Die Linken haben enttäuscht
Viele Lateinamerikaner verzeihen ihren linken Regierungen nicht, dass sie aus der großen Zustimmung nichts gemacht haben. Im Superwahljahr 2018 steht nun ein Rechtsruck bevor.
MEXIKO-STADT. Man muss sich ein bisschen sorgen um Lateinamerika. Das Vertrauen in die Demokratie schwindet galoppierend. Im Gegenzug steigen Korruption und in vielen Ländern auch die Gewalt. Und immer öfter entscheiden sich die Menschen bei den Wahlen für Politiker, die keine sind. Argentinien 2015 und Chile gerade eben haben Milliardäre und Unternehmer als Staatschefs gewählt und dabei einen veritablen Schwung nach rechts gemacht.
Der Trend dürfte sich im Superwahljahr 2018 fortsetzen.

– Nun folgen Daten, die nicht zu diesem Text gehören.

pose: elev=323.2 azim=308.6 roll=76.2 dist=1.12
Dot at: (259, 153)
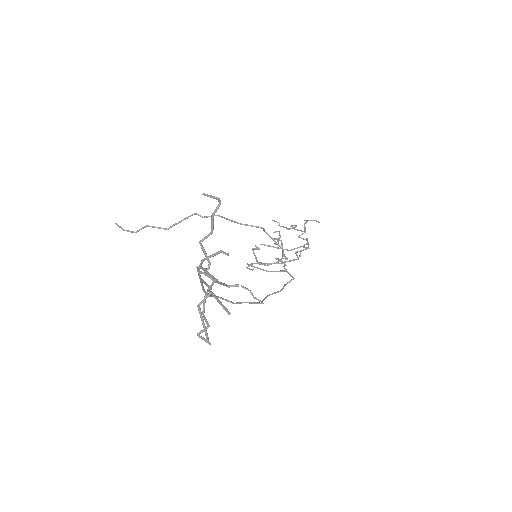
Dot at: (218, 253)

Große und wichtige Staaten Süd- und Lateinamerikas haben die linken Regierungen in die Wüste geschickt und vertrauen wieder rechten oder konservativen Präsidenten, denen der Markt näher ist als die Menschen, die weniger Staat und mehr Freiheit für die Unternehmen wollen, weniger soziale Projekte und niedrigere Steuern.
Der Zyklus der linken Regierungen, die Anfang des Jahrtausends ans Ruder kamen, den Reichtum umverteilten, mit den Einnahmen aus Rohstoffverkäufen Sozialprojekte auflegten und die Armut bekämpften, ist vorbei.
Die Gründe für den Richtungswechsel sind länderspezifisch, aber es zeigen sich auch Gemeinsamkeiten: die Wut über Korruption und der Wunsch nach besseren staatlichen Leistungen sowie effizienten Institutionen und funktionierender Infrastruktur. Auch die Unfähigkeit der Regierungen, ein neues, nachhaltiges Wirtschaftsmodell zu entwerfen, spielt eine Rolle.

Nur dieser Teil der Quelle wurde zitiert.